Beyond the First Search
Search engines remember the terms for which you searched, the links on which you clicked and the products and services you purchased as a result of your search. However, with their call-and-response approach to results, they can only deliver information via links. With Conversational Search, your historical data can be used to refine future purchases, customer service interactions and more. For example: Mary used Conversational Search to book the aforementioned test-drive. She bought the car she tested and she’s owned it for 18 months. Unfortunately, the engine light is turned on and she doesn’t know what to do about it. With Conversational Search, Mary doesn’t need to type in a long-tail phrase, such as, “Honda Odyssey LX 2006 engine light is on what do I do?”
As Conversational Search worked with Mary to buy the car, Mary can simply type or utter, “My engine light is on, what should I do?” The AI will confirm that Mary is referring to her Honda, ask if she’s tried a list of known fixes, and if fixes haven’t worked, the system will help Mary book a visit back to the dealership. A resolution that might take a few minutes of conversation would have taken hours of clicks, research, phone calls and data repetition via traditional search.

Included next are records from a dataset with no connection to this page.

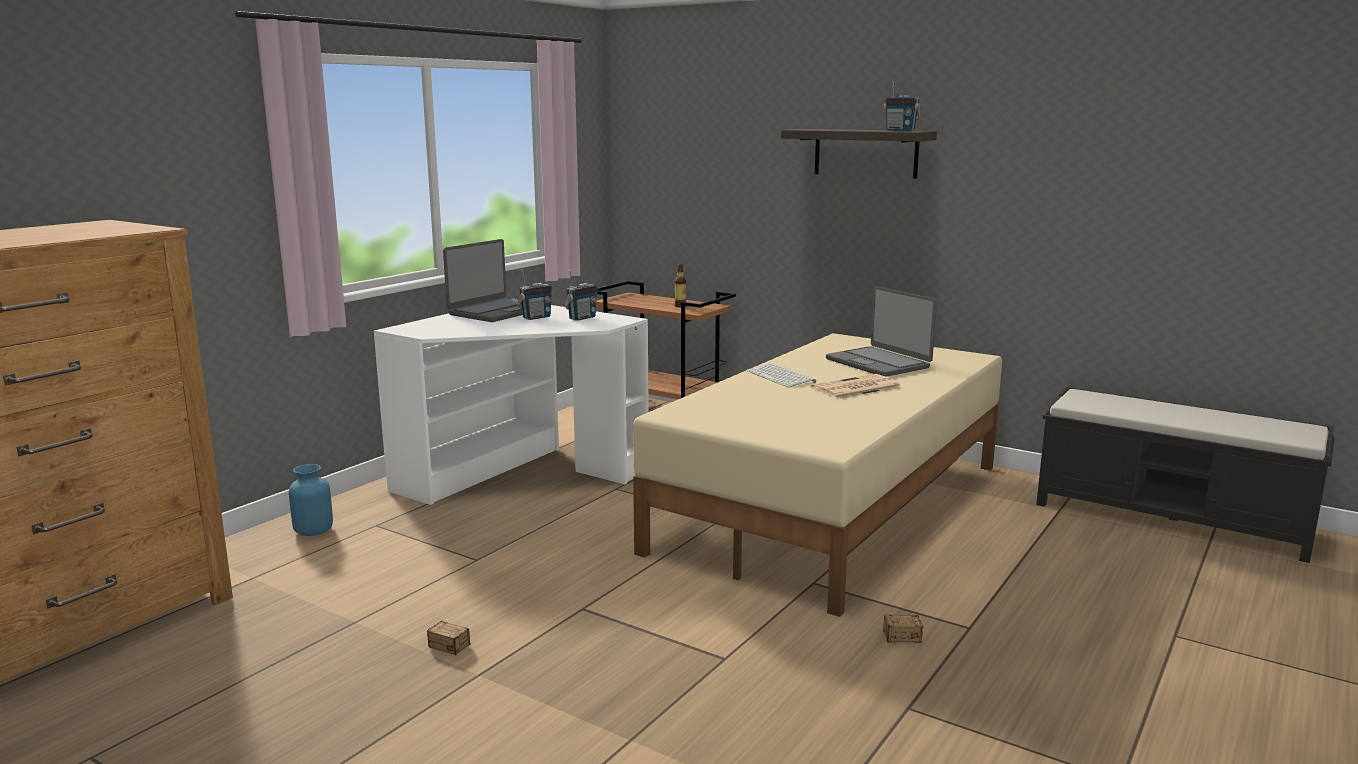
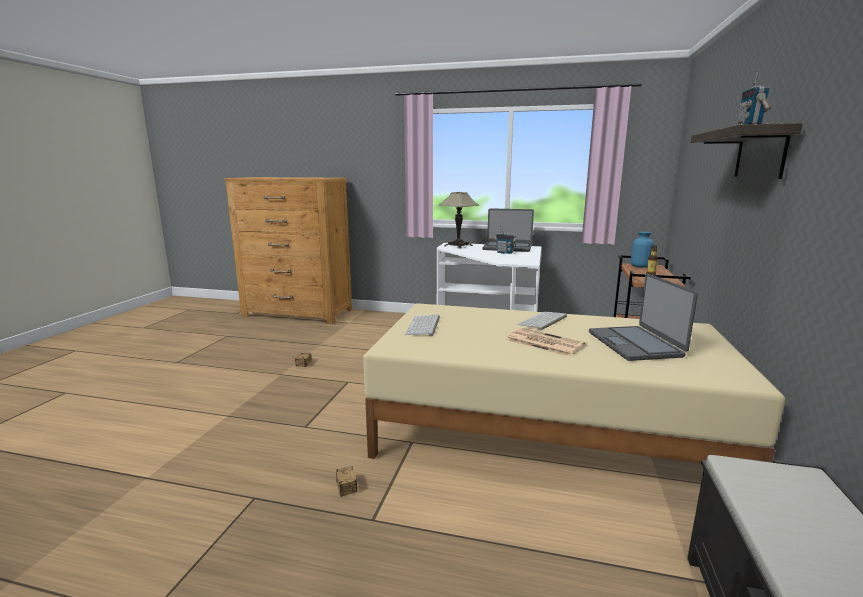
camera: 70 degrees right, 0 degrees up
blue vase [289,464,333,536] -> blue vase moved to [630,232,654,268]
radio [564,270,597,321] -> none
laptop [826,286,937,377] -> laptop turned 45 degrees counterclockwise [589,273,698,361]
none -> keyboard [405,315,440,337]
none -> table lamp [439,192,479,249]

The same is true for Mary’s second car-buying experience. Instead of starting from scratch, the process begins with an already-established wealth of knowledge:
Conversational Search: “What features would you like your new car to have that your Honda didn’t?”

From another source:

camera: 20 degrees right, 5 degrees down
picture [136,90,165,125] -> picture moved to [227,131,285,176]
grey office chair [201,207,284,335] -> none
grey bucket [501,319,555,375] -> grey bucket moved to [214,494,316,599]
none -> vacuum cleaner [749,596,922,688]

Mary: “I’d like something less expensive, with better gas mileage and instead of blue I’d like red or black.”
Conversational Search has a detailed knowledge of Mary’s current car, and because it knows every feature available for the cars listed on associated websites, it can cross-reference and provide Mary with a list of suitable options.
A Realistic Projection for Conversational Search
Within the next year, you’re not likely to log onto your laptop and experience the kind of search Mary experienced in our example here. We’re still years away from a conversational interface for search that would span the entire public internet and utilize the kind of intelligence detailed in this post.
However, as we move into 2019, you should expect to see this level of sophistication on large retail, bank and automotive websites (among other large enterprises that have been investing in AI experiences). You will not be able to click on a search engine and immediately work with a digital personal shopper, but you will be able to log into your bank account, or your favorite e-commerce site, and begin having spoken or typed conversations with a digital assistant who knows your purchase history, has an expert level of understanding about the company’s product catalog, and can help you find exactly what you need—even if you don’t use the exact keywords.